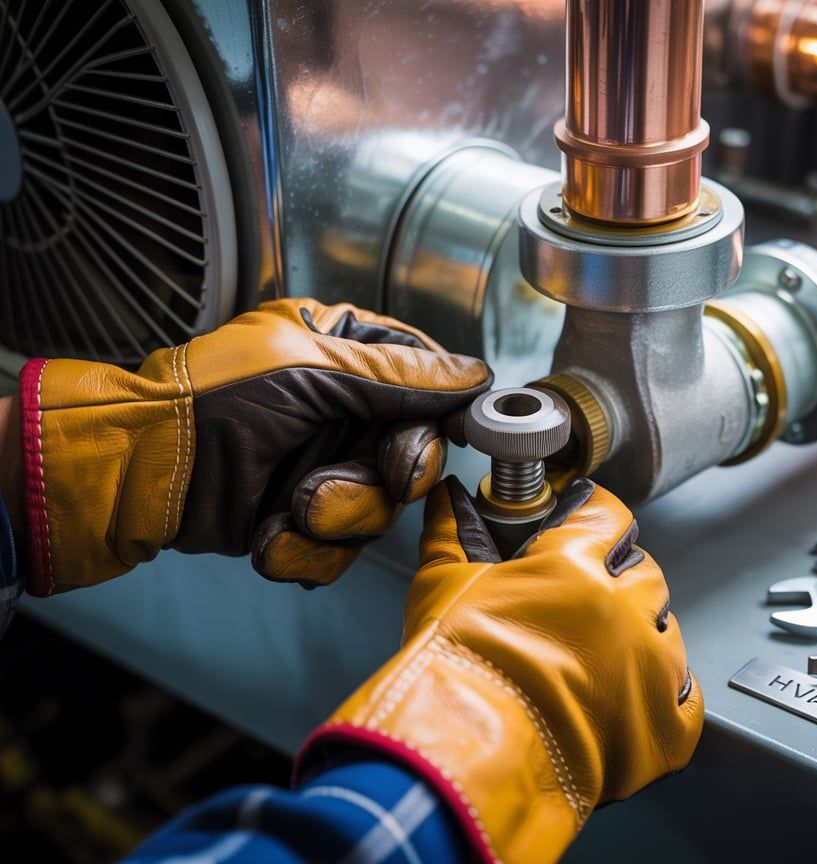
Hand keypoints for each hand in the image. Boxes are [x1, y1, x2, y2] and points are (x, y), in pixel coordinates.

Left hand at [16, 299, 490, 594]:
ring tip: (295, 506)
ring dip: (341, 515)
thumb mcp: (308, 368)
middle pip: (415, 453)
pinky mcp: (302, 522)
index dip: (441, 409)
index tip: (452, 427)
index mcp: (344, 354)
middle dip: (388, 474)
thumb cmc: (211, 398)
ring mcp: (324, 468)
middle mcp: (343, 412)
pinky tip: (269, 533)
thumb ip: (397, 376)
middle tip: (380, 472)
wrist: (143, 470)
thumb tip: (476, 374)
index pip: (425, 379)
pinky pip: (339, 551)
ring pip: (380, 510)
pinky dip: (305, 549)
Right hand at [298, 477, 702, 863]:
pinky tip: (633, 696)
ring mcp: (652, 669)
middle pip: (645, 573)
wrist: (468, 755)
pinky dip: (665, 695)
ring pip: (668, 631)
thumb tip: (448, 500)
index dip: (592, 516)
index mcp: (577, 567)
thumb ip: (454, 534)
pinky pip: (686, 698)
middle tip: (582, 597)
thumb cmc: (454, 673)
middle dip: (619, 578)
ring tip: (599, 655)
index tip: (583, 521)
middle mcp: (626, 611)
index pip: (607, 516)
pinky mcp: (663, 727)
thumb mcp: (443, 587)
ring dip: (642, 635)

-*-*-

Task item: Would you please set down the listing above exactly, minus its images?

Solution below:
Hand keypoints for each hand in the image. Boxes are [x1, y1, x2, y2] and points are (x, y), in pixel coordinates.

Left hand at [16, 299, 490, 594]:
ring tip: (295, 506)
ring dip: (341, 515)
thumb mcp: (308, 368)
middle pip: (415, 453)
pinky mcp: (302, 522)
index dip: (441, 409)
index tip: (452, 427)
index mcp: (344, 354)
middle dip: (388, 474)
thumb cmc: (211, 398)
ring mcp: (324, 468)
middle mcp: (343, 412)
pinky tip: (269, 533)
thumb ip: (397, 376)
middle tip: (380, 472)
wrist: (143, 470)
thumb tip: (476, 374)
index pip: (425, 379)
pinky pip: (339, 551)
ring pip: (380, 510)
pinky dip: (305, 549)
Right hand at [298, 477, 702, 863]:
pinky tip: (633, 696)
ring mcp: (652, 669)
middle pip: (645, 573)
wrist: (468, 755)
pinky dip: (665, 695)
ring pip: (668, 631)
thumb tip: (448, 500)
index dip: (592, 516)
index mcp: (577, 567)
thumb ip: (454, 534)
pinky pip: (686, 698)
middle tip: (582, 597)
thumb cmc: (454, 673)
middle dip: (619, 578)
ring tip: (599, 655)
index tip: (583, 521)
middle mcp: (626, 611)
index pip: (607, 516)
pinky mcp: (663, 727)
thumb mcp: (443, 587)
ring dip: (642, 635)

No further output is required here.